What i think will happen.

I had the wierdest dream It was as if it was reality. I woke up a million times last night upset almost crying thinking that the dream was true. That what happened then in that dream would happen to me in reality. But it was just a dream. A dream where I was talking .. i was actually screaming. Yes a dream where i was screaming on the day of silence. a day where people in my school get seperated from the ones who need to grow up to the ones that are respectful and caring to the ones who let themselves have more religious values then possibly maybe even their own. But this blog isn't going to critisize the way people live because i'm not like that. If they want to live like that with those values .. i wont stop them its how they feel. what I expect will happen today is i will me respected greatly by few and teased a lot by people who don't know who they are. I am atleast glad to know who i am gay straight bi transgender it doesnt matter now does it? Im going to get really nasty comments and I wont be able to defend myself. Like last year... When I was confused and still in the closet... it was so much easier for me to be silent... i guess you dont realize something is painful if you feel it everyday of your life.
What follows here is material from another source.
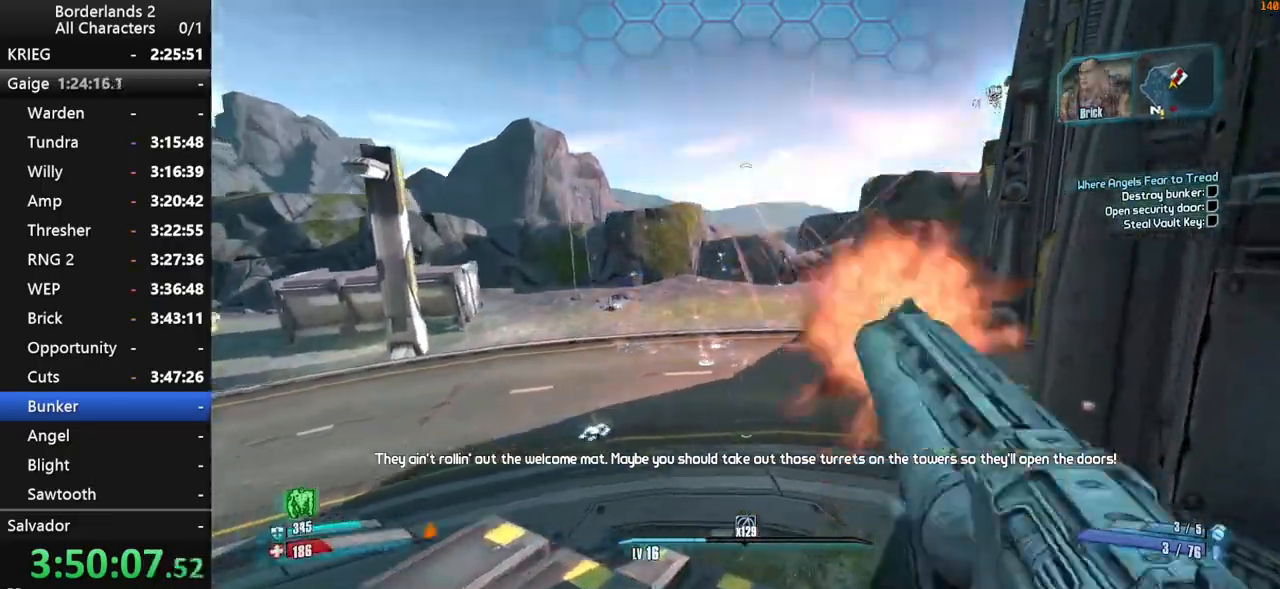
{"keys": ["shift", "w"], "mouse": ["wheel_down"], "events": [[334, "d", "up"], [384, "space", "down"], [467, "space", "up"]]}
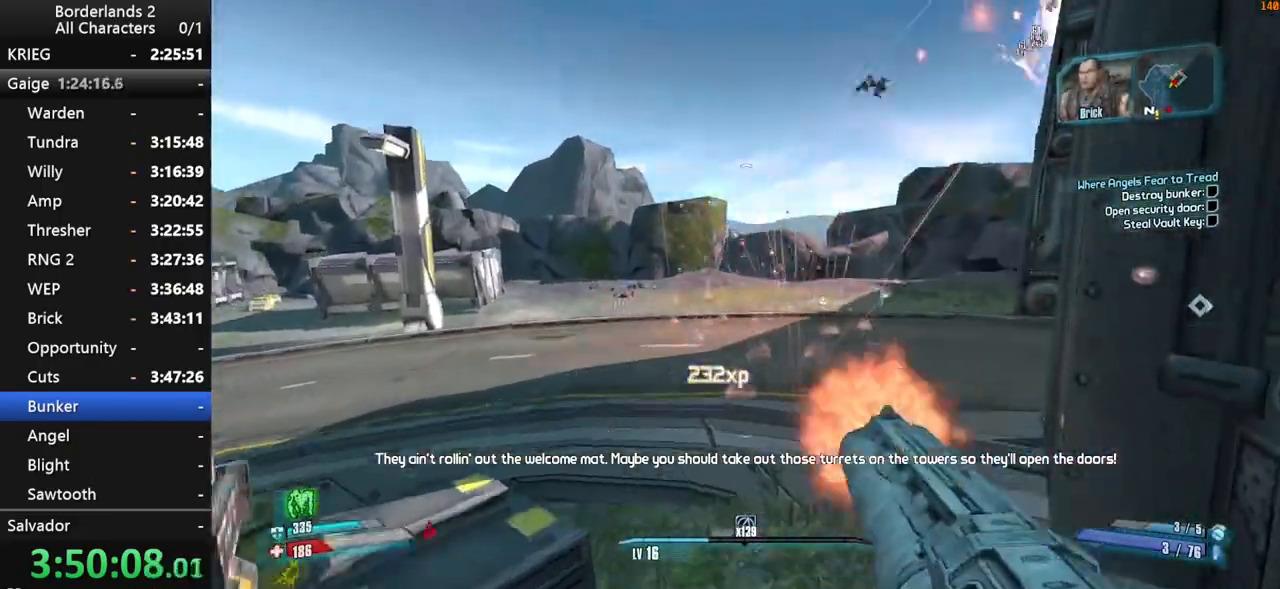
{"keys": ["d", "shift", "w"], "mouse": ["wheel_down"], "events": [[217, "space", "down"], [250, "space", "up"], [400, "d", "down"]]}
Last night I was online talking to this girl named .... Cassie not the Cassie your thinking of trust me lol .. this Cassie lives in northport? or smith town? well anyways ... we havent known each other for long but we have been talking recently and she just told me last night that shes bipolar and in the hospital for depression. Why is everyone in my life going bad just when i start to fix myself? Welll on a different note:

This friday is yes my dads birthday but its more then that .. its the 100th day of me being clean.. that right .. i haven't cut in almost 100 days and I dont plan to do it ever again! .. Its nice though because i'm going to celebrate the whole not cutting thing with my friends on friday and Emily one of my long old best friends is coming. She is an amazing person and I'm glad she and I are still friends. I really .. cant think of wat else to say but i might right tomorrow because

im kool like that : )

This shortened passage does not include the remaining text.